For the duration of the two-and-a-half-hour raid, the pope stood at a window in his private study and watched the bombing through binoculars. Upon learning the extent of the damage, he decided to “carry out his pastoral duties as the Bishop of Rome” and comfort the survivors. Ignoring security concerns, the pope departed Vatican City for the San Lorenzo area in the papal vehicle, a black Mercedes, accompanied only by Monsignor Montini and their driver.

They arrived to find a bloody and chaotic scene. Many of the bodies, dragged from the rubble, had been lined up, side by side, and covered with newspapers. Desperate cries of “
Santità
” and “
Pace
” (“Holiness” and “Peace”) filled the air. Seeing the yellow-and-white papal pennants attached to the front fenders of the vehicle, throngs of people began to gather around the car. The pope emerged. “His face pale with grief, he stood up on his car to contemplate the damaged Basilica, and then he walked in the street to mingle with his flock. The Pope knelt down in the rubble and prayed for the victims of this and other raids.” More than words were dispensed: the pope and Montini distributed some two million lire
*
to survivors of the attack.

This watercolor drawing, printed in the weekly Italian paper La Tribuna Illustrata, shows Pope Pius XII blessing victims of the second Allied bombing attack of Rome on August 13, 1943. Note the blood stains on his cassock. [Biblioteca Comunale Centrale “Palazzo Sormani,” Milan]

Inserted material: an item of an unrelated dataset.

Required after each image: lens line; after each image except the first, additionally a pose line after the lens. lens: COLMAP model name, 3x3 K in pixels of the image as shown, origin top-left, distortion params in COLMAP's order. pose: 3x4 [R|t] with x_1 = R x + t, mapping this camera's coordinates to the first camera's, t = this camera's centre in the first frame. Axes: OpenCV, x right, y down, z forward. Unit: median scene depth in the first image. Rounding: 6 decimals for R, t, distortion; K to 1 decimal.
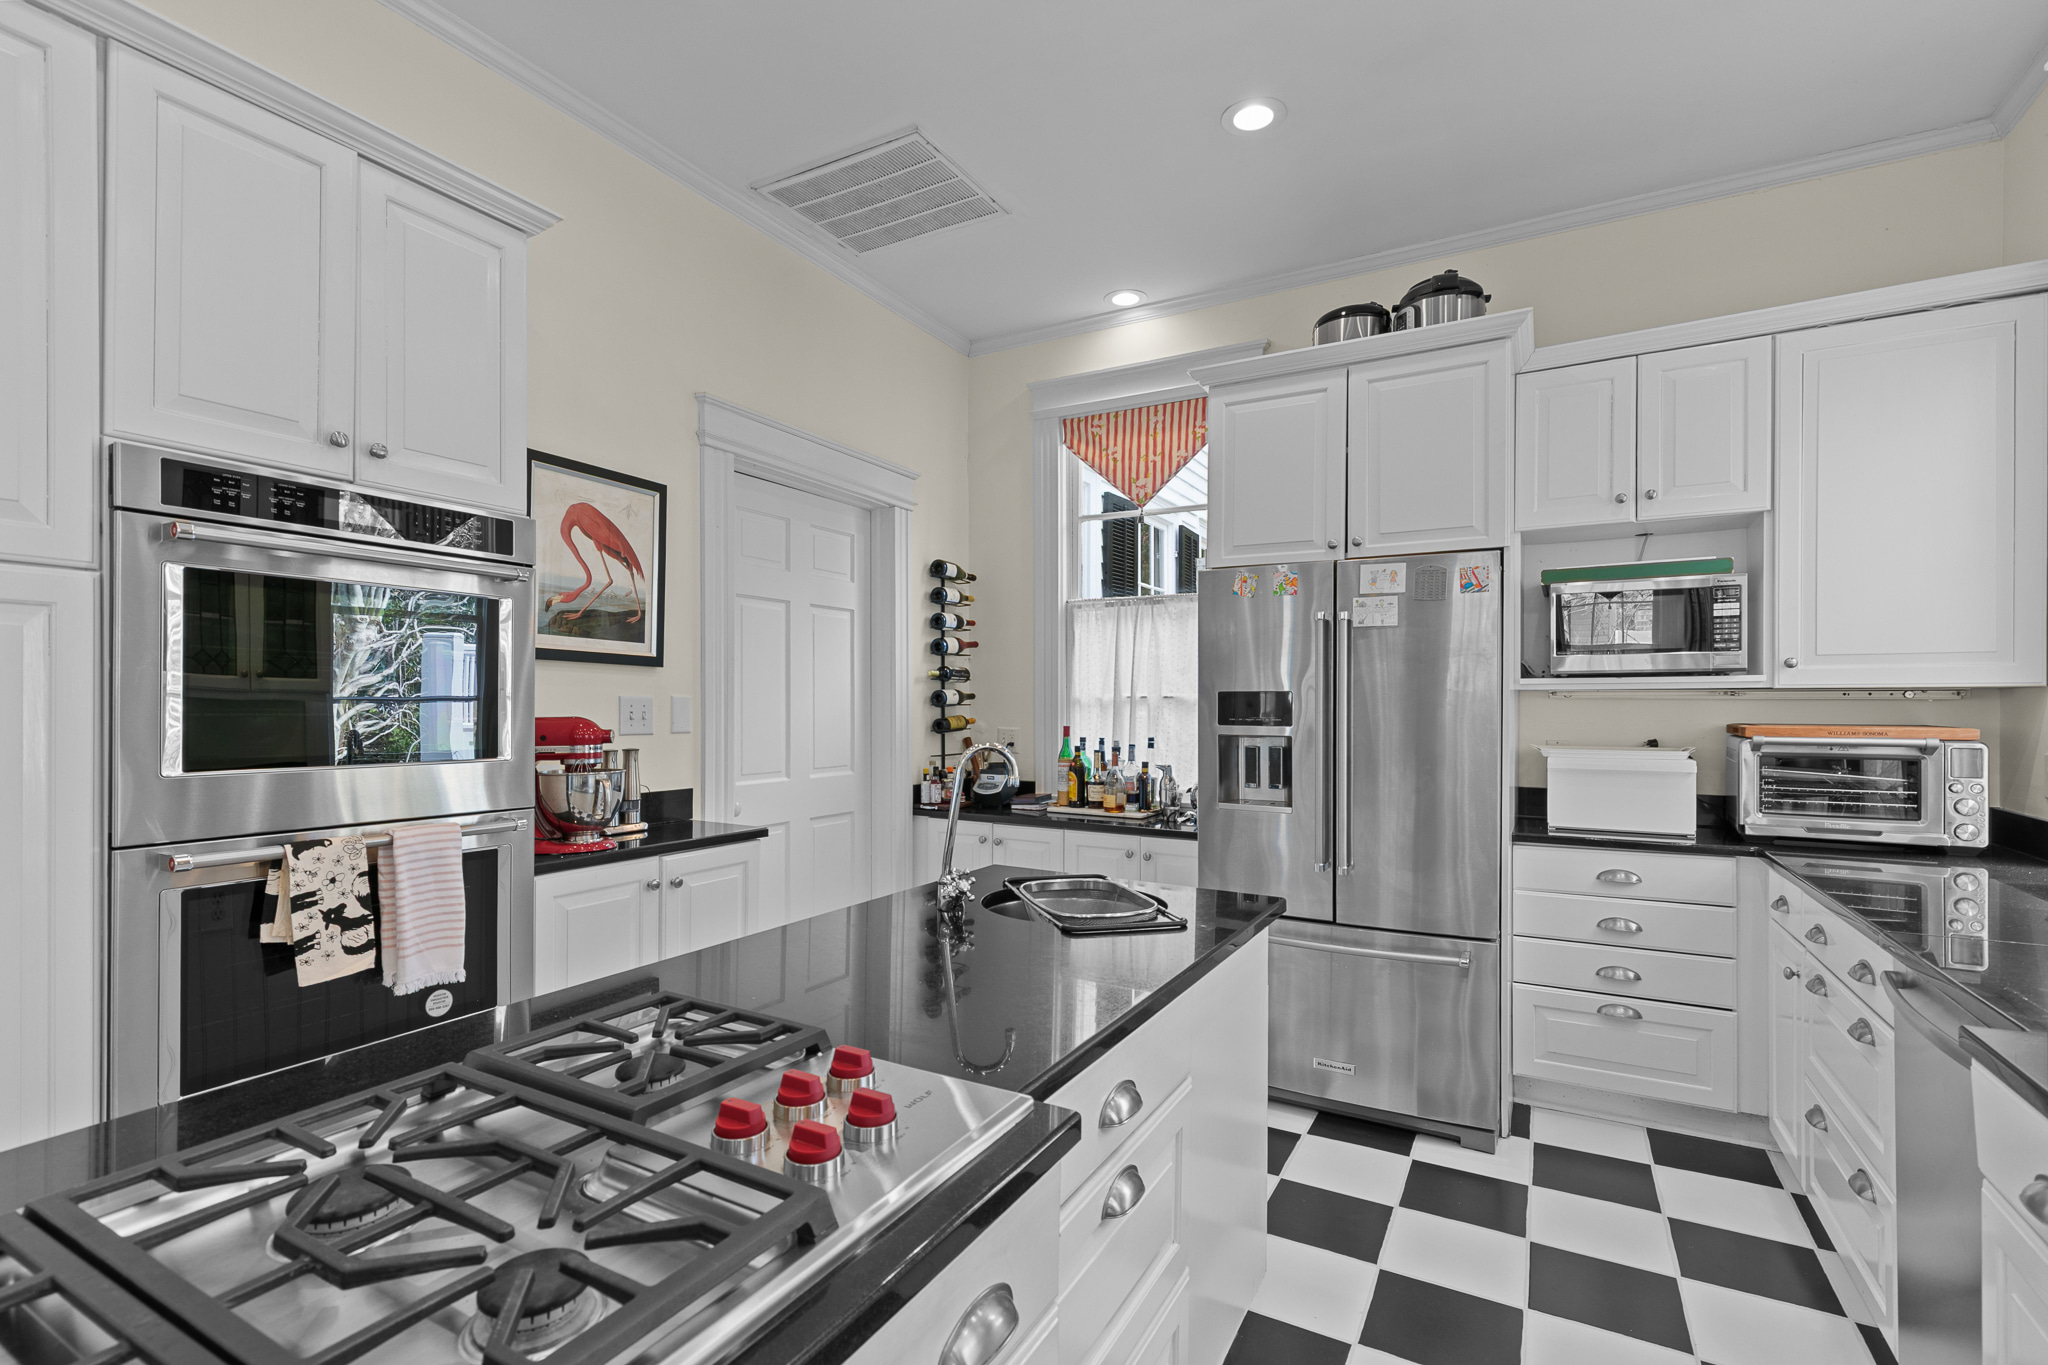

The papal trip to San Lorenzo marked the first time in three years that Pius XII had left the safety and isolation of Vatican City. He returned late that evening with his white cassock stained with dirt and blood. War had engulfed Rome. As the person vested with the responsibility of protecting Vatican City, the pope now had to attend to the safety of its thousands of inhabitants as well as an immense trove of church documents, works of art, and other priceless relics.

EFFORTS TO REMOVE
Mussolini from office began immediately upon his return to Rome late on the evening of July 19. On Thursday, July 22, the Duce met with Italy’s King Vittorio Emanuele III for his routine twice-weekly audience. The seventy-three-year-old monarch, ruler of Italy for almost forty-three years, had already been briefed on the Feltre conference. He knew that Mussolini had obtained neither what his country needed (German troops, aircraft, and equipment) nor what it wanted (an exit from the alliance once proclaimed as the “Pact of Steel”). Twenty years after appointing Mussolini, the king realized his prime minister had to go.

At 5 p.m. on Saturday, July 24, after more than three years without a meeting of the Grand Council, the Fascist Party’s governing body assembled. The tension heightened after some of the leaders realized that others were concealing pistols and grenades. Mussolini’s lengthy opening statement did little to assuage their concerns or the discordant mood. For nearly ten hours, the men heard impassioned speeches, reasoned presentations, and even sobbing as the chaotic meeting stretched into the early hours of Sunday. At 2:40 a.m., by a margin of nineteen to seven, the Grand Council returned full executive power, including command of Italy’s armed forces, to the king.